▶ [Task input]:

↓↓↓

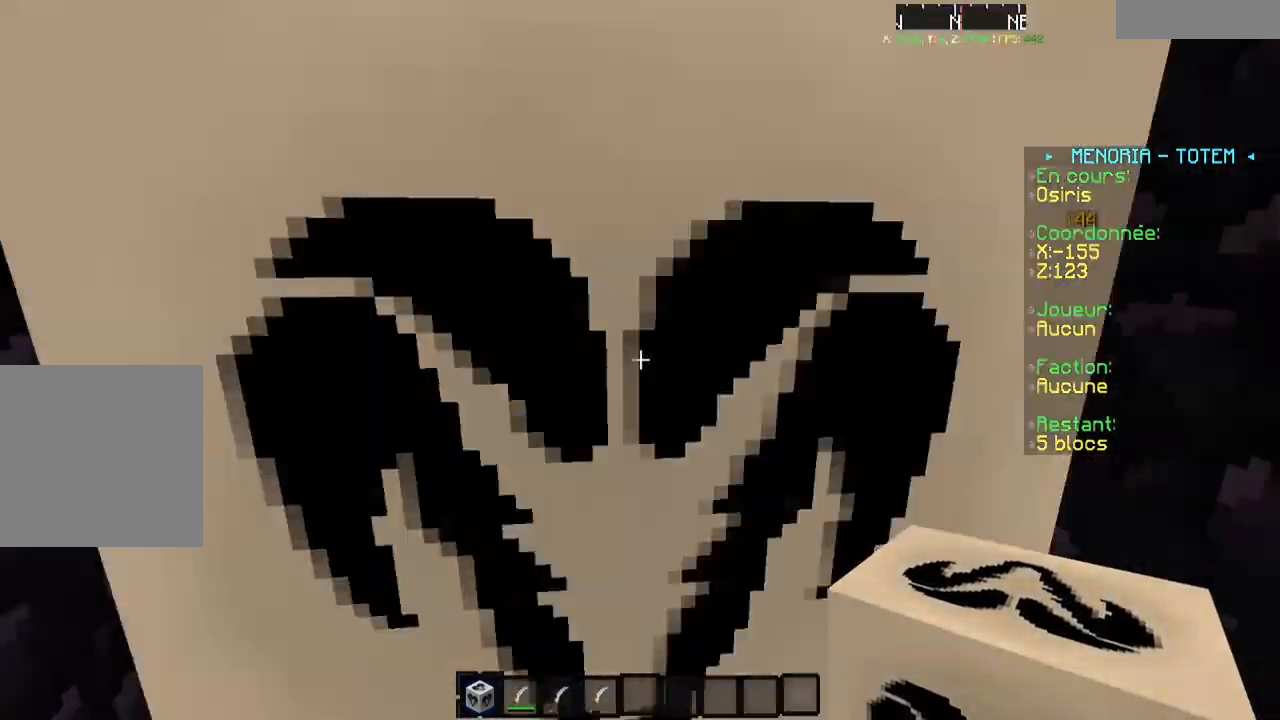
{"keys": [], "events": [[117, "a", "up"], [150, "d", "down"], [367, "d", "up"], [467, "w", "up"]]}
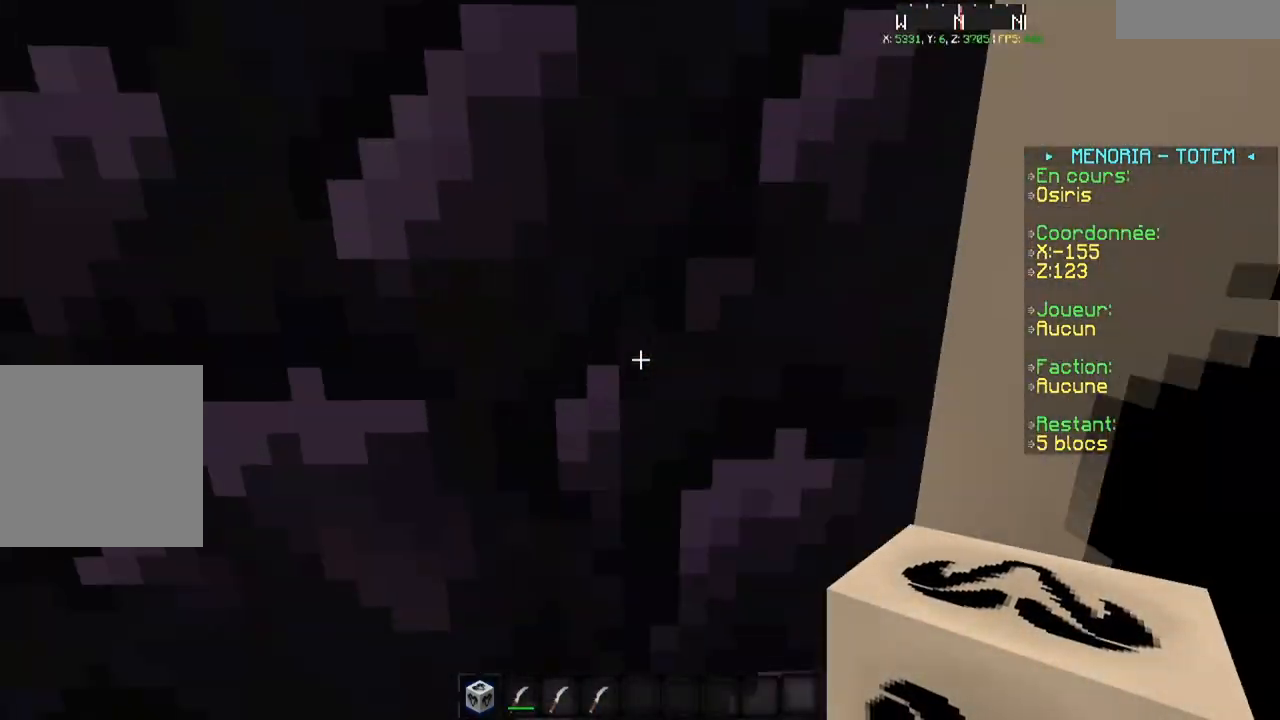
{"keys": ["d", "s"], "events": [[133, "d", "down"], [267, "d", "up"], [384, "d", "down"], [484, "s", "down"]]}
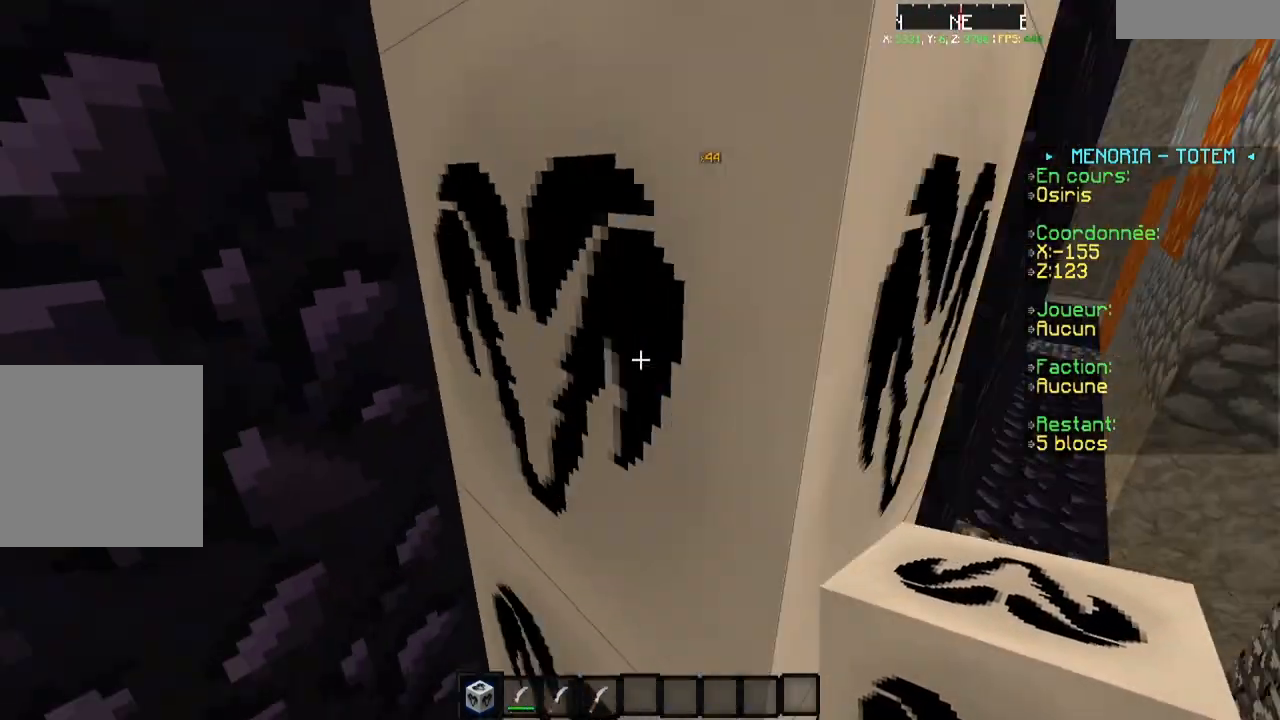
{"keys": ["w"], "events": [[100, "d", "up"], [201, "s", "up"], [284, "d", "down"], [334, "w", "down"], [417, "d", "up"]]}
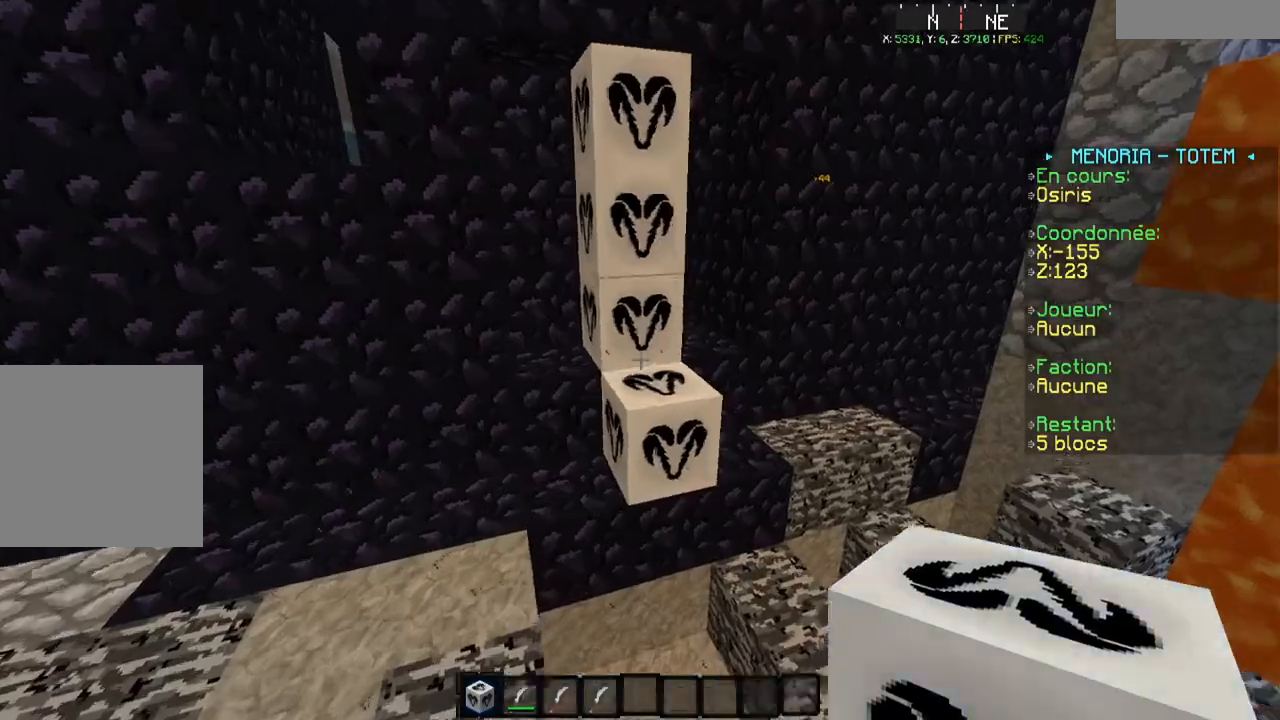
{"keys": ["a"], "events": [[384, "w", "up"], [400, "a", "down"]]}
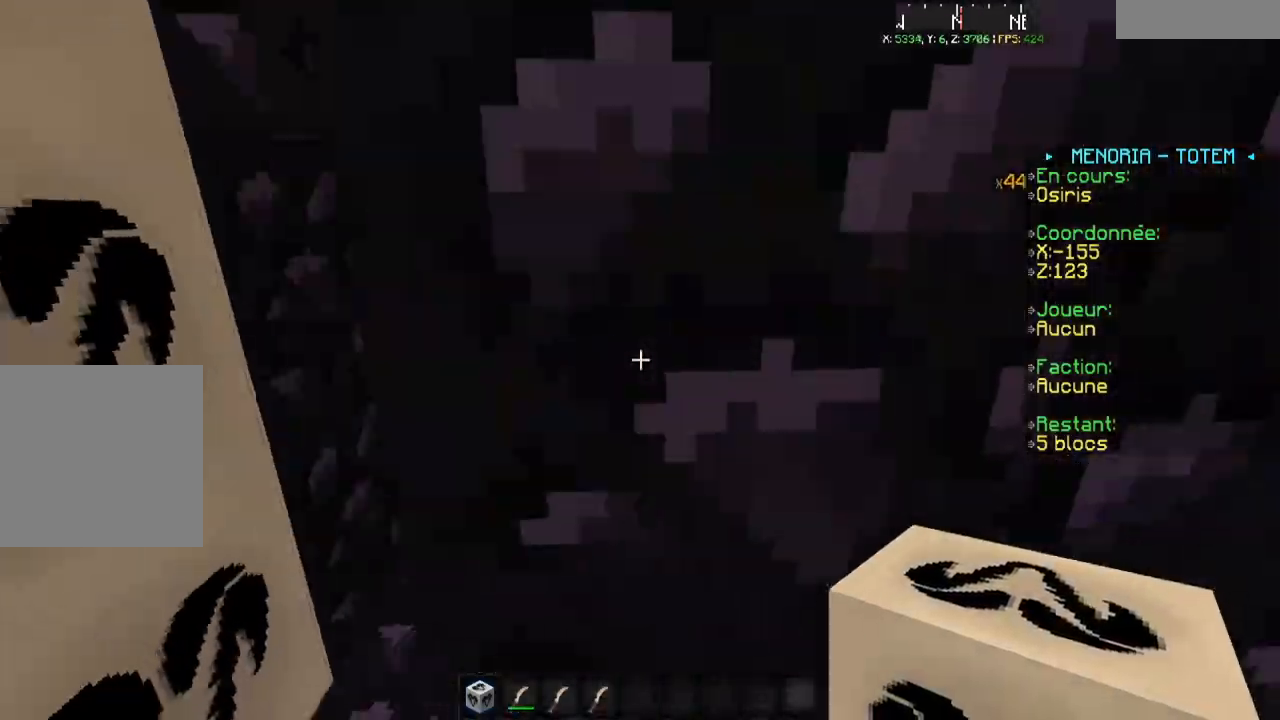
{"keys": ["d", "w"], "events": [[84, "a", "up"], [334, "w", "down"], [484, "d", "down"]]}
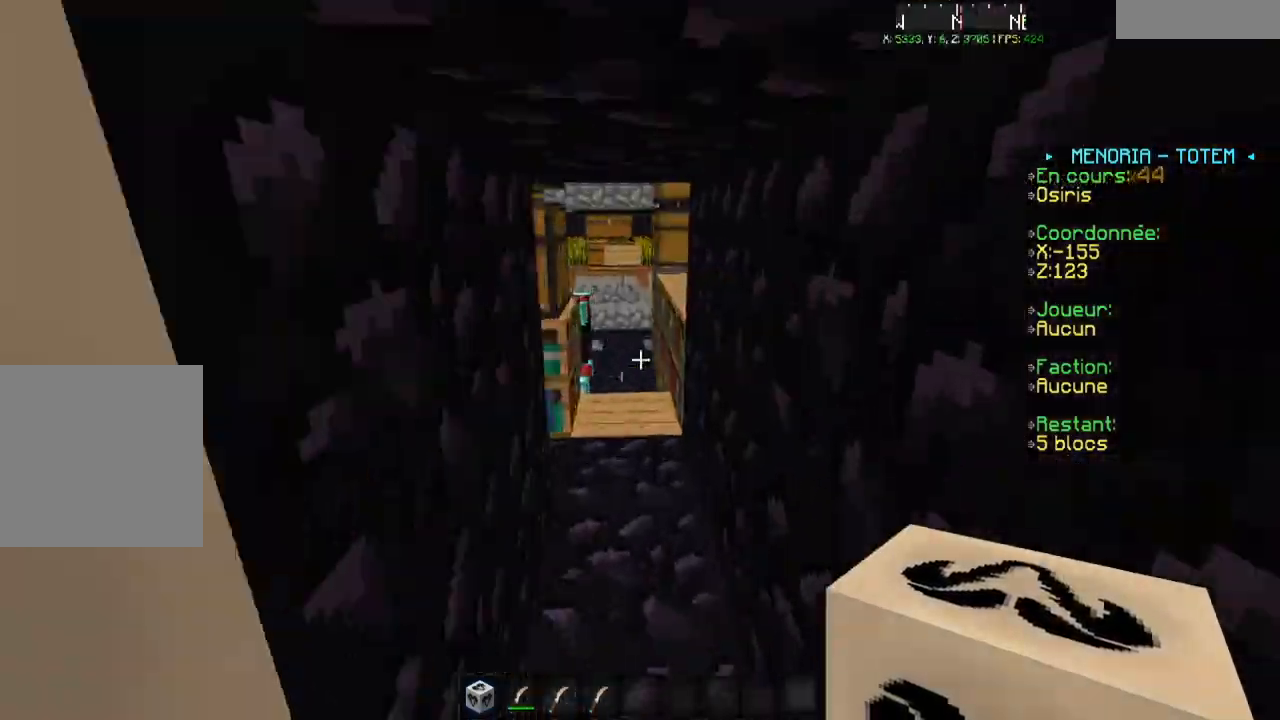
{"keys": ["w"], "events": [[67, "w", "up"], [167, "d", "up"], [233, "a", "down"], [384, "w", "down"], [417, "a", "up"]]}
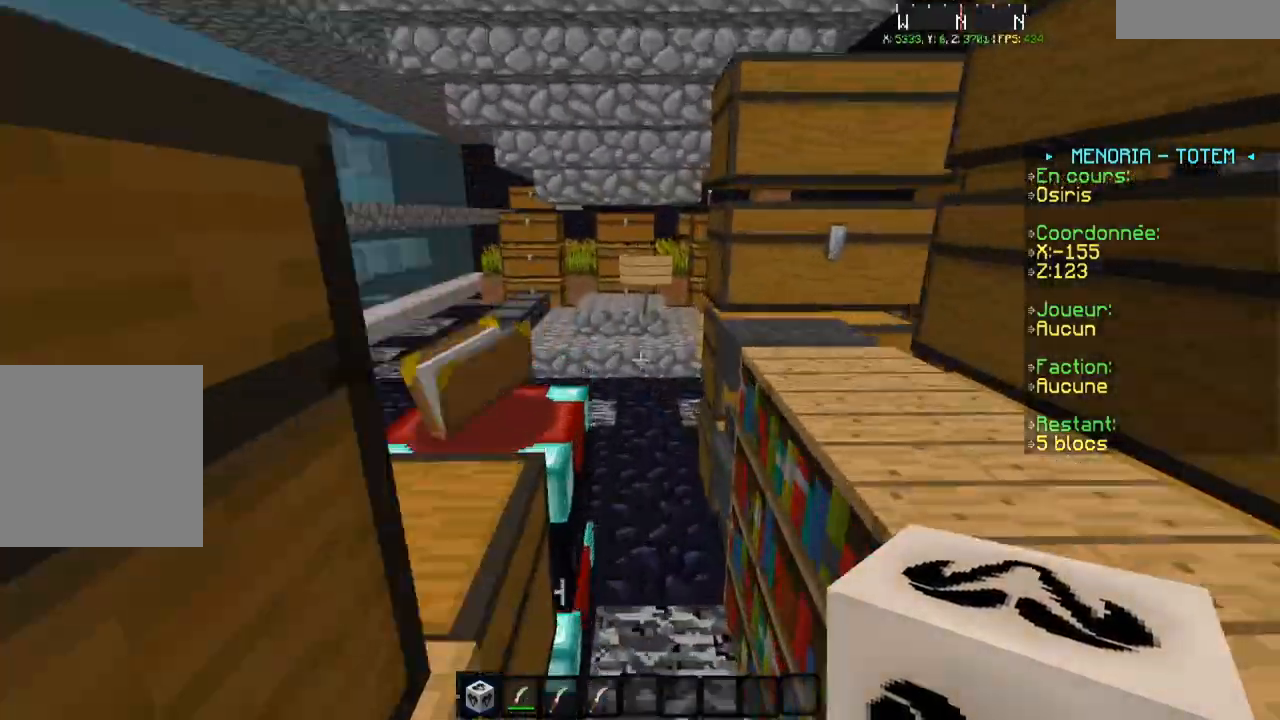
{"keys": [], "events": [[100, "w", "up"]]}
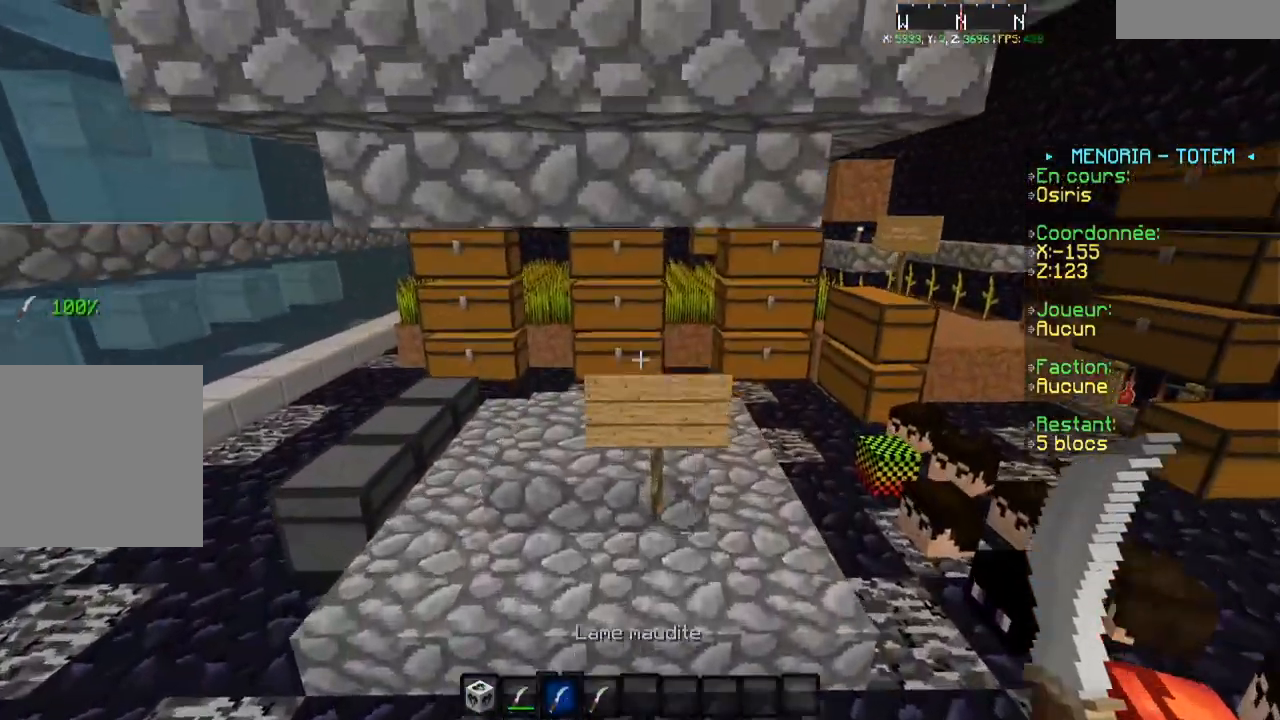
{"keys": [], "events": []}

↑↑↑

▶ [Directions for this task]: Exact transcription of the full listing above is required; images do not belong in it.

▶ [Reply to the task]:
{"keys": [], "events": [[117, "a", "up"], [150, "d", "down"], [367, "d", "up"], [467, "w", "up"]]}
{"keys": ["d", "s"], "events": [[133, "d", "down"], [267, "d", "up"], [384, "d", "down"], [484, "s", "down"]]}
{"keys": ["w"], "events": [[100, "d", "up"], [201, "s", "up"], [284, "d", "down"], [334, "w", "down"], [417, "d", "up"]]}
{"keys": ["a"], "events": [[384, "w", "up"], [400, "a", "down"]]}
{"keys": ["d", "w"], "events": [[84, "a", "up"], [334, "w", "down"], [484, "d", "down"]]}
{"keys": ["w"], "events": [[67, "w", "up"], [167, "d", "up"], [233, "a", "down"], [384, "w", "down"], [417, "a", "up"]]}
{"keys": [], "events": [[100, "w", "up"]]}
{"keys": [], "events": []}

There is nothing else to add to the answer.